Ebbene, io intendo restituirgliela perché voglio che lei continui a vivere. Se mi permette, sarebbe alquanto deplorevole per me trovarmi nella posizione di dover cercare un nuovo padrone quando potrei continuare a strare al suo servizio, non crede?”

 

 

Maboroshi no basha wa yami o wake

Hikari no aru hou e

Yume to iu wana ga boku-tachi o

Homura e zana

La barca fantasma attraversa l’oscurità

E si dirige verso la luce.

Quella trappola chiamata sogno

Ci attira verso le fiamme

(Kalafina - Lacrimosa)

 

 


 

Nota della Beta:

Ok, mea culpa XD tutto è iniziato quando le ho passato la ending «Lacrimosa», ed è finita che si è vista tutto l'anime e ha iniziato a ragionarci sopra.

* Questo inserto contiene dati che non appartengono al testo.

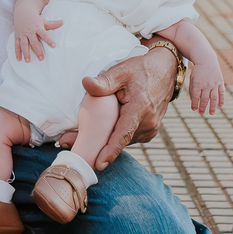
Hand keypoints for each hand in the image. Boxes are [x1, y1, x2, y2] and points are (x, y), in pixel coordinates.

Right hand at [14, 13, 63, 62]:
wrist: (22, 11)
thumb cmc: (35, 18)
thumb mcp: (43, 20)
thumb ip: (52, 24)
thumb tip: (62, 22)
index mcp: (37, 27)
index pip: (44, 34)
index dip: (49, 40)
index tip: (53, 46)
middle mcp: (30, 31)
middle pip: (34, 41)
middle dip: (37, 50)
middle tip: (41, 58)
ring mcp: (23, 34)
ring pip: (24, 44)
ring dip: (26, 53)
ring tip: (28, 61)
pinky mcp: (17, 36)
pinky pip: (17, 44)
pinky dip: (17, 52)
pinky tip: (19, 59)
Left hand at [81, 44, 176, 168]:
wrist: (164, 70)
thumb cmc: (140, 70)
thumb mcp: (120, 71)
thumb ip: (103, 81)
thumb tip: (86, 84)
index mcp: (141, 108)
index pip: (123, 134)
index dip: (110, 151)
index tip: (99, 164)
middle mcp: (148, 122)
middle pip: (119, 139)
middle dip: (96, 144)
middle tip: (68, 142)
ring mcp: (151, 129)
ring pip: (123, 140)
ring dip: (106, 139)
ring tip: (82, 135)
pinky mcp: (150, 131)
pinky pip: (129, 137)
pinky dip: (116, 135)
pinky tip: (105, 128)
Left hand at [188, 60, 225, 115]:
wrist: (206, 59)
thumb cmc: (197, 70)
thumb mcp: (192, 79)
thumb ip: (192, 89)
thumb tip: (193, 100)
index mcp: (197, 84)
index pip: (195, 97)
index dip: (194, 104)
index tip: (194, 109)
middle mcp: (206, 84)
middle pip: (205, 99)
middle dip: (203, 107)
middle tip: (201, 113)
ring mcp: (214, 83)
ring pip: (214, 98)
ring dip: (212, 106)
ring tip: (211, 113)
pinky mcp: (220, 81)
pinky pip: (222, 92)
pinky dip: (222, 99)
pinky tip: (221, 105)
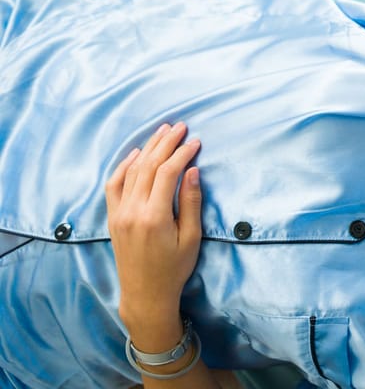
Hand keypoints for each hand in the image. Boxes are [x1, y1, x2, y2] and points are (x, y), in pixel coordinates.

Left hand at [106, 122, 202, 341]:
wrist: (145, 293)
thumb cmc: (174, 268)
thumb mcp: (191, 237)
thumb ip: (191, 202)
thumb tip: (192, 170)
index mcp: (154, 217)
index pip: (167, 173)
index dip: (182, 153)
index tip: (196, 141)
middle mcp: (133, 211)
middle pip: (148, 166)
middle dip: (165, 143)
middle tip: (180, 126)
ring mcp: (119, 213)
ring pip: (131, 171)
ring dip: (147, 149)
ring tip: (162, 132)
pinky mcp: (113, 217)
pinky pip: (114, 184)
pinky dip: (124, 166)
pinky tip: (136, 154)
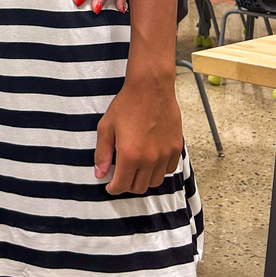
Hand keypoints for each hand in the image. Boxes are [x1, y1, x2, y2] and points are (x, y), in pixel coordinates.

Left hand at [94, 78, 182, 194]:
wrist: (151, 88)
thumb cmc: (127, 104)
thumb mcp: (106, 127)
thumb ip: (102, 153)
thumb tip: (100, 173)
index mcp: (130, 155)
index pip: (122, 185)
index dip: (114, 188)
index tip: (110, 186)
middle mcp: (149, 159)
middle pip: (139, 187)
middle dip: (127, 185)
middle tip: (121, 176)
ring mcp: (164, 154)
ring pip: (155, 181)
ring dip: (143, 180)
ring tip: (135, 170)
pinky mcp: (176, 148)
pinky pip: (168, 169)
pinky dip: (159, 171)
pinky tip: (150, 161)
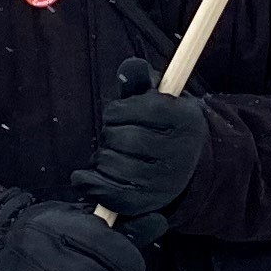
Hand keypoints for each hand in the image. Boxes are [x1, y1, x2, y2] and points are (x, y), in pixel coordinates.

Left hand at [70, 61, 210, 235]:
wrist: (185, 166)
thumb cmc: (161, 126)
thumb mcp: (156, 99)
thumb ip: (140, 80)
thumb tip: (129, 67)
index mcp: (185, 120)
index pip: (141, 108)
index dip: (119, 110)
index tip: (118, 114)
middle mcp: (180, 153)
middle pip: (122, 137)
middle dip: (109, 133)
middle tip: (116, 136)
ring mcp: (164, 183)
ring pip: (110, 163)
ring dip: (101, 156)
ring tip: (113, 155)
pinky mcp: (146, 204)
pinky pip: (107, 193)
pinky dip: (88, 182)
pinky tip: (84, 176)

Ovviamente su msn le idee girano, si articolano, crescono... e questo è il risultato raggiunto ieri sera (o meglio, ieri notte... era pur sempre l'una passata!)

Ci terrei a precisare una cosa, però, cioè che Mistral è arrivata a questa conclusione senza aver neppure la minima conoscenza degli spoiler sulla seconda stagione di Kuroshitsuji (quelli che la sottoscritta si è cercata in lungo e in largo per il web, insomma XD)! Nemmeno due ore prima, commentando in corso d'opera questa one-shot, sempre via msn le avevo detto: 

«[...] checché il mondo (leggi: tutti i fan di cui ho letto teorie etc sulla seconda stagione) dica il contrario, questa è l'unica teoria che ha senso XD soprattutto considerando il piccolo spoiler che io so e che tu non sai, ma che non ti serve perché ci stai arrivando comunque XD [...]».

Poi chissà, gli spoiler son sempre da prendere con le pinze, eppure... se ci si arriva anche ragionando forse non è una cosa così campata per aria, no?